▶ [REQUIRED ACTION A]: Write out the part of the COERCE proposal that begins at the words "Needless to say, the" and stops after the words "about this issue.".
═════ TEXT PASSAGE ═════
Cost to Implementors:

  The more optimization a compiler does (or might do) of COERCE, the more
  work might be necessary. In general, however, the changes would probably
  not involve a major amount of work.

Cost to Users:

  This change is upward compatible.

Cost of Non-Adoption:

  Various proposals to extend COERCE would probably not pass because
  not everyone can agree on how to view the type of the first argument.

Benefits:

  Currently, whenver documentation refers to something being `coerced'
  from one type or another, it might mean that COERCE is called, or it
  might mean that some more specialized operator is called. This proposal
  brings us much closer to having the meaning of "is coerced to" be
  "the COERCE function is called", which would make things easier on
  the consumers of that documentation.

Aesthetics:

  This proposal regularizes the semantics of COERCE by making it more
  predictable and more 

  Pitman thinks this proposal would greatly improve the aesthetics of
  COERCE. Does anyone want to present  

Discussion:

  For purposes of getting this proposal through in parallel, we have not
  any assumptions about the impending character proposal. Nothing proposed
  in this document is inherently in conflict with any potential output of
  the Characters Committee. The fact that characters may have multiple
  representations as integers is an important way to highlight the value of
  this proposal, which is why character issues are included.

  Needless to say, the proposal TYPE-OF-UNDERCONSTRAINED will need to be
  dealt with. If a CL implementation is permitted to always return T for 
  (TYPE-OF anything), then the defaulting of the third argument in this
  proposal is not going to work so well. That's why that issue is listed
  as a `required issue' in the heading above.

  Pitman supports this proposal.

  Although this proposal is not the same in detail as M. Ida's original
  proposal, it does address the same issues.  Pitman is hopeful that the
  alternative solutions proposed here would still be satisfactory to the
  Japanese community, and looks forward to feedback from that community
  about this issue.
═════ MATERIAL TO PROCESS ═════
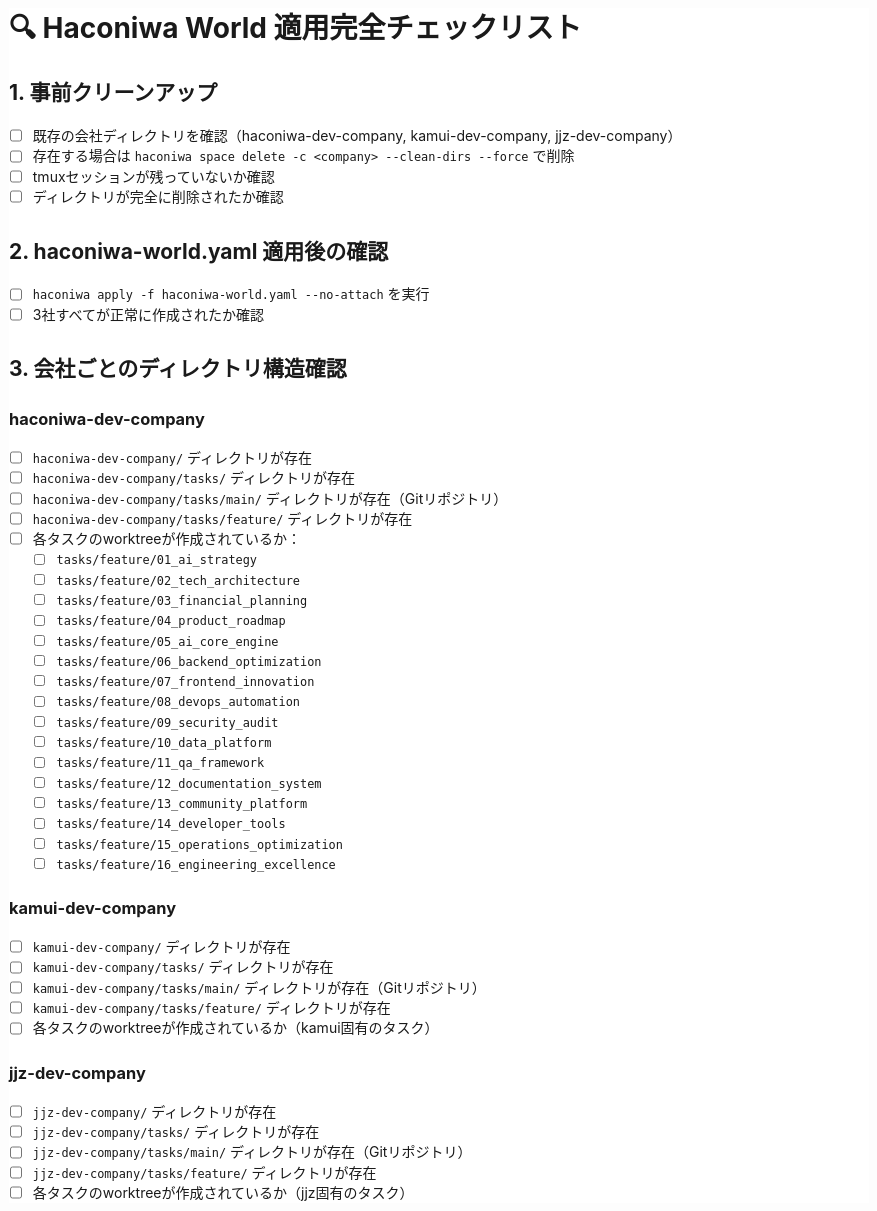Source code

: # 🔍 Haconiwa World 適用完全チェックリスト

## 1. 事前クリーンアップ
- [ ] 既存の会社ディレクトリを確認（haconiwa-dev-company, kamui-dev-company, jjz-dev-company）
- [ ] 存在する場合は `haconiwa space delete -c <company> --clean-dirs --force` で削除
- [ ] tmuxセッションが残っていないか確認
- [ ] ディレクトリが完全に削除されたか確認

## 2. haconiwa-world.yaml 適用後の確認
- [ ] `haconiwa apply -f haconiwa-world.yaml --no-attach` を実行
- [ ] 3社すべてが正常に作成されたか確認

## 3. 会社ごとのディレクトリ構造確認

### haconiwa-dev-company
- [ ] `haconiwa-dev-company/` ディレクトリが存在
- [ ] `haconiwa-dev-company/tasks/` ディレクトリが存在
- [ ] `haconiwa-dev-company/tasks/main/` ディレクトリが存在（Gitリポジトリ）
- [ ] `haconiwa-dev-company/tasks/feature/` ディレクトリが存在
- [ ] 各タスクのworktreeが作成されているか：
  - [ ] `tasks/feature/01_ai_strategy`
  - [ ] `tasks/feature/02_tech_architecture`
  - [ ] `tasks/feature/03_financial_planning`
  - [ ] `tasks/feature/04_product_roadmap`
  - [ ] `tasks/feature/05_ai_core_engine`
  - [ ] `tasks/feature/06_backend_optimization`
  - [ ] `tasks/feature/07_frontend_innovation`
  - [ ] `tasks/feature/08_devops_automation`
  - [ ] `tasks/feature/09_security_audit`
  - [ ] `tasks/feature/10_data_platform`
  - [ ] `tasks/feature/11_qa_framework`
  - [ ] `tasks/feature/12_documentation_system`
  - [ ] `tasks/feature/13_community_platform`
  - [ ] `tasks/feature/14_developer_tools`
  - [ ] `tasks/feature/15_operations_optimization`
  - [ ] `tasks/feature/16_engineering_excellence`

### kamui-dev-company
- [ ] `kamui-dev-company/` ディレクトリが存在
- [ ] `kamui-dev-company/tasks/` ディレクトリが存在
- [ ] `kamui-dev-company/tasks/main/` ディレクトリが存在（Gitリポジトリ）
- [ ] `kamui-dev-company/tasks/feature/` ディレクトリが存在
- [ ] 各タスクのworktreeが作成されているか（kamui固有のタスク）

### jjz-dev-company
- [ ] `jjz-dev-company/` ディレクトリが存在
- [ ] `jjz-dev-company/tasks/` ディレクトリが存在
- [ ] `jjz-dev-company/tasks/main/` ディレクトリが存在（Gitリポジトリ）
- [ ] `jjz-dev-company/tasks/feature/` ディレクトリが存在
- [ ] 各タスクのworktreeが作成されているか（jjz固有のタスク）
═════
▶ [REQUIRED ACTION B]: Lay out the lines of the records as a JSON list of strings, one string per line and no blank lines. Begin at the line that has "### kamui-dev-company" and stop after the last line of the records.

▶ [TASK ANSWER A]:
Needless to say, the proposal TYPE-OF-UNDERCONSTRAINED will need to be
  dealt with. If a CL implementation is permitted to always return T for 
  (TYPE-OF anything), then the defaulting of the third argument in this
  proposal is not going to work so well. That's why that issue is listed
  as a `required issue' in the heading above.

  Pitman supports this proposal.

  Although this proposal is not the same in detail as M. Ida's original
  proposal, it does address the same issues.  Pitman is hopeful that the
  alternative solutions proposed here would still be satisfactory to the
  Japanese community, and looks forward to feedback from that community
  about this issue.

▶ [TASK ANSWER B]:
[
  "### kamui-dev-company",
  "- [ ] `kamui-dev-company/` ディレクトリが存在",
  "- [ ] `kamui-dev-company/tasks/` ディレクトリが存在",
  "- [ ] `kamui-dev-company/tasks/main/` ディレクトリが存在（Gitリポジトリ）",
  "- [ ] `kamui-dev-company/tasks/feature/` ディレクトリが存在",
  "- [ ] 各タスクのworktreeが作成されているか（kamui固有のタスク）",
  "### jjz-dev-company",
  "- [ ] `jjz-dev-company/` ディレクトリが存在",
  "- [ ] `jjz-dev-company/tasks/` ディレクトリが存在",
  "- [ ] `jjz-dev-company/tasks/main/` ディレクトリが存在（Gitリポジトリ）",
  "- [ ] `jjz-dev-company/tasks/feature/` ディレクトリが存在",
  "- [ ] 各タスクのworktreeが作成されているか（jjz固有のタスク）"
]